What are the advantages of the functional structure of this routine? Suppose increment_me is part of a complex accounting system, keeping track of many different balances. In this case, storing a single balance inside the C function would not get the job done since the function would only work for that particular account. Furthermore, if some other aspect of the accounting system needed to access your balance, it could not do it in the original version of increment_me, since the balance is buried in the function.

What is the downside of the new version of increment_me? Suppose increment_me were ten levels down in a stack of C function calls. Then, it would be a considerable nuisance to transfer the balance in which you are interested downward through this stack. One might be tempted to use the C language global-variable capability instead:

global int balance;int increment_me(int deposit)
  balance = balance + deposit;
  if (balance < 0) {
    fprintf(stderr,"Balance negative!\n");

This way, anyone anywhere in the system could insert the balance for a particular account in the global variable balance and initiate the cascade of calls that eventually results in increment_me being called and the balance being incremented.

What is wrong with this way of doing things? Non-locality. If something goes wrong, do you blame it on a bug in our humble function, or is the error somewhere else in the system? If you have ever dealt with this kind of a program, you know that it can be very difficult to debug.

Functional programs avoid these problems by following three rules:

  1. Functions do not remember anything about previous invocations.

  2. Functions do not change their calling arguments.

  3. Functions do not access global variables.

Such functions are said to be free of side effects. Functional languages are languages that enforce these restrictions. Examples of partially functional languages are the venerable Lisp language and its derivatives such as Scheme, and the language ML. Haskell and the original version of Lisp are purely functional.

SISAL and Parallel Computing at LLNL

The advent of parallel computers introduced a whole new set of problems to the world of computing, the main one being how to divide up a task so that multiple processors can make progress on it simultaneously. Attempts to devise automatic parallelizing compilers for ordinary languages have met with mixed success. The objective is to define sub-tasks so that the flow of data between them is minimized since typically the communication bandwidth between individual processors in a parallel computer is limited. This is difficult in ordinary languages since the flow of data is immensely complicated by the existence of global variables and side effects—witness our third example of increment_me.
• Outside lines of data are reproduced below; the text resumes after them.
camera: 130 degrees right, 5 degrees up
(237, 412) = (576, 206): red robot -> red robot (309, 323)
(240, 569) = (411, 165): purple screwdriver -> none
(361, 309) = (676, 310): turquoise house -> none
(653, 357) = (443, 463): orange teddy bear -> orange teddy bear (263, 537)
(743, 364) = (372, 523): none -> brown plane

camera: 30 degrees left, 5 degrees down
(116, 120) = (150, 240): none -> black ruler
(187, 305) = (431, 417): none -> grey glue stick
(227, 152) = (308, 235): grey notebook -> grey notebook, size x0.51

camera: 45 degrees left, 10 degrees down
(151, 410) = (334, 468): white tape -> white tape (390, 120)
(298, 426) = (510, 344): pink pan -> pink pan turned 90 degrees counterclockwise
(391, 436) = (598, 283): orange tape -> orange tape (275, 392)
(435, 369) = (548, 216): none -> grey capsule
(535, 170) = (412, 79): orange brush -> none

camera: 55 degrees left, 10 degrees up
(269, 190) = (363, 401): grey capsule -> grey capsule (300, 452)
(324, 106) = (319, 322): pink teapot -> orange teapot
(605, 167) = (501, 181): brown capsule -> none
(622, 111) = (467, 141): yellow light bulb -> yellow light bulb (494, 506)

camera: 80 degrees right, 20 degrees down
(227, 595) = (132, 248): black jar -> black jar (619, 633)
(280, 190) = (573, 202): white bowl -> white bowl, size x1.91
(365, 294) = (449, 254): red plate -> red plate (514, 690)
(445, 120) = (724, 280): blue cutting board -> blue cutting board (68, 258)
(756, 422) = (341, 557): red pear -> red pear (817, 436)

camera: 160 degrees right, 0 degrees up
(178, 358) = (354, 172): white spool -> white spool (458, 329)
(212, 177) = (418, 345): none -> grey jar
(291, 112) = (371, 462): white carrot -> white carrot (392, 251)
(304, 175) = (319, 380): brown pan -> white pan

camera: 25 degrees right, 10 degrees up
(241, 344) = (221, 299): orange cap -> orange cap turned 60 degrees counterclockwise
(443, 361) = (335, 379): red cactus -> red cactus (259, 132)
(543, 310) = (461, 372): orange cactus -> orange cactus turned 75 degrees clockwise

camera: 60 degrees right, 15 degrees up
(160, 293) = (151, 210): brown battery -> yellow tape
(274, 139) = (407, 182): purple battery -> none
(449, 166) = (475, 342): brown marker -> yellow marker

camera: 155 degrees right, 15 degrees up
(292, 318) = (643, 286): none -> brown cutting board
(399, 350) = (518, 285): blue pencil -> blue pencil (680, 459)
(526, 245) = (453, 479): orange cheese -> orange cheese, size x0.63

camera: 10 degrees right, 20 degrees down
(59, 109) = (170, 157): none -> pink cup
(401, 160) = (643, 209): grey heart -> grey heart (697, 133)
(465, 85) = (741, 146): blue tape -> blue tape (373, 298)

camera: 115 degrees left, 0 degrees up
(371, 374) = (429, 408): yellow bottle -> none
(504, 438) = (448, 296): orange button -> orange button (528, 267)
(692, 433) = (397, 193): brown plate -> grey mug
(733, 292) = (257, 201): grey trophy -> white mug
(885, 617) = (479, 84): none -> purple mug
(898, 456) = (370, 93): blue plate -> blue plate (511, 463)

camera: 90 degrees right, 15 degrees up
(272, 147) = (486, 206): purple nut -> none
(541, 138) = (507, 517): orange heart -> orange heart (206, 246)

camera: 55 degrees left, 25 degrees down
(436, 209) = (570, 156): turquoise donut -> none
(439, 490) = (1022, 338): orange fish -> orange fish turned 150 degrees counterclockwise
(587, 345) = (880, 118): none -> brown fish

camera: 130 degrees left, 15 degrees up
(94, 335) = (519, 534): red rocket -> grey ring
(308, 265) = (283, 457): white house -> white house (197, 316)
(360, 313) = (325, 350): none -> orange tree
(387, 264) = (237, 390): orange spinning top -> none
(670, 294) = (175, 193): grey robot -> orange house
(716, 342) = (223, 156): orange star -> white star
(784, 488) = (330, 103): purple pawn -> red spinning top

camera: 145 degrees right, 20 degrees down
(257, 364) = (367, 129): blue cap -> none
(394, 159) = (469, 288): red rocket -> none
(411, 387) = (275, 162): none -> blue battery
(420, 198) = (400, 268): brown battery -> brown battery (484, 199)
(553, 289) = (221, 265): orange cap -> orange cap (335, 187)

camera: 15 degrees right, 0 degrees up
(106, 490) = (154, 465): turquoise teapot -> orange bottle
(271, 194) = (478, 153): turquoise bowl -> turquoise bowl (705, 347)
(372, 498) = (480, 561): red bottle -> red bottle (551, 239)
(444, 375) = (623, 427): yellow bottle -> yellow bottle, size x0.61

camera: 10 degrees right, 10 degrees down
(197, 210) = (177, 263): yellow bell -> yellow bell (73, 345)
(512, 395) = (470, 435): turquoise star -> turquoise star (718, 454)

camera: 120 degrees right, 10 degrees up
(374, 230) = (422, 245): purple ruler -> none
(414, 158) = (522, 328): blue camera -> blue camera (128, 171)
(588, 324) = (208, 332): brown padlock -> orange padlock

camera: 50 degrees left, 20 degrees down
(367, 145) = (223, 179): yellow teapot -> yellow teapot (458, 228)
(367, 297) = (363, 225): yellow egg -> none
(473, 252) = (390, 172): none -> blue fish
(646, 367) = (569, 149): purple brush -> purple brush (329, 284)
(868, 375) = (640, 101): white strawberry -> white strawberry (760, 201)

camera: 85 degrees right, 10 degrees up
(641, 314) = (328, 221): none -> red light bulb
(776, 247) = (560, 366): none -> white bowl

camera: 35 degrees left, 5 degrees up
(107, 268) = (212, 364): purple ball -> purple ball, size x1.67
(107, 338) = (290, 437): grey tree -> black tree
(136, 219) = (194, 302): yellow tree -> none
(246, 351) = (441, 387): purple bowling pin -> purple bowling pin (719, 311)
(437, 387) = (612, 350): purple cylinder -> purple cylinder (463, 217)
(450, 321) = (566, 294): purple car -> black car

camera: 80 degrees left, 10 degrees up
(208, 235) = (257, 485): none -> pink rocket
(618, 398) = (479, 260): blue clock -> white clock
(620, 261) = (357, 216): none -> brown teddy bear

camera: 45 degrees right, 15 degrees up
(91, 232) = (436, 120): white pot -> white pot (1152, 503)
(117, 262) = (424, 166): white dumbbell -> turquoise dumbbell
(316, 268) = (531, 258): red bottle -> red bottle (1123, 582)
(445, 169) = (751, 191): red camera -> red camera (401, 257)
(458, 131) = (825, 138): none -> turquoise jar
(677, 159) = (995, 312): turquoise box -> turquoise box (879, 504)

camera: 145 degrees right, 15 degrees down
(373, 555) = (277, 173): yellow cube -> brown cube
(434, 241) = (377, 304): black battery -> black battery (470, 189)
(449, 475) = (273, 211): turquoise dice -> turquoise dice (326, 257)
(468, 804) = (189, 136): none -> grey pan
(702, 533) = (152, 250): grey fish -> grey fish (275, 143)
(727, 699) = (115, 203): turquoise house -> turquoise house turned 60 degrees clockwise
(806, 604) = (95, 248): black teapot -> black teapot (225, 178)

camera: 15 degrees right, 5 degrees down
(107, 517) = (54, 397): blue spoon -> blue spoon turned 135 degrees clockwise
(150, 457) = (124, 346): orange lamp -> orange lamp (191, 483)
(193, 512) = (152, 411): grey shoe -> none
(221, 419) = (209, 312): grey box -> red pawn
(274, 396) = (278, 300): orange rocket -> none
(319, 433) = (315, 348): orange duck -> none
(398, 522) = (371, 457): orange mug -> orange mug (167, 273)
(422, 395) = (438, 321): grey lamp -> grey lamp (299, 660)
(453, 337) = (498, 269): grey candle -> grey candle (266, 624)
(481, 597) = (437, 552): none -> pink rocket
Enter a team of computer scientists led by James McGraw of Lawrence Livermore National Laboratory. In 1985 they invented a functional language called SISAL for the specific purpose of parallelizing scientific numerical calculations. The functional nature of the language allowed the compiler to trace the flow of data through the program, and therefore, to make intelligent decisions as to how to split up the work between processors in parallel computers.

Functional behavior on the procedure level, as in our procedure for incrementing or decrementing one's bank balance, was still insufficient for their purposes. In order to obtain sufficiently fine-grained information about data flow, they needed to make every program statement functional in a mathematical sense. To understand the implications of this requirement, notice that commonly used programming statements of the form:

a = a + 1

would be illegal in such a language since in mathematics a variable such as a cannot be both the input and output in an explicit function definition. One would have to write instead:

b = a + 1.
The implication is that variables can have a value assigned to them once and only once. That's why the language is called SISAL, the Streams and Iteration in a Single Assignment Language. The bit about “single assignment” refers to the above characteristic of the language. The obvious challenge is how to do iteration in such a language. “Streams” refers to an abstraction that was meant to be used in the language for input-output processes, but this was never developed.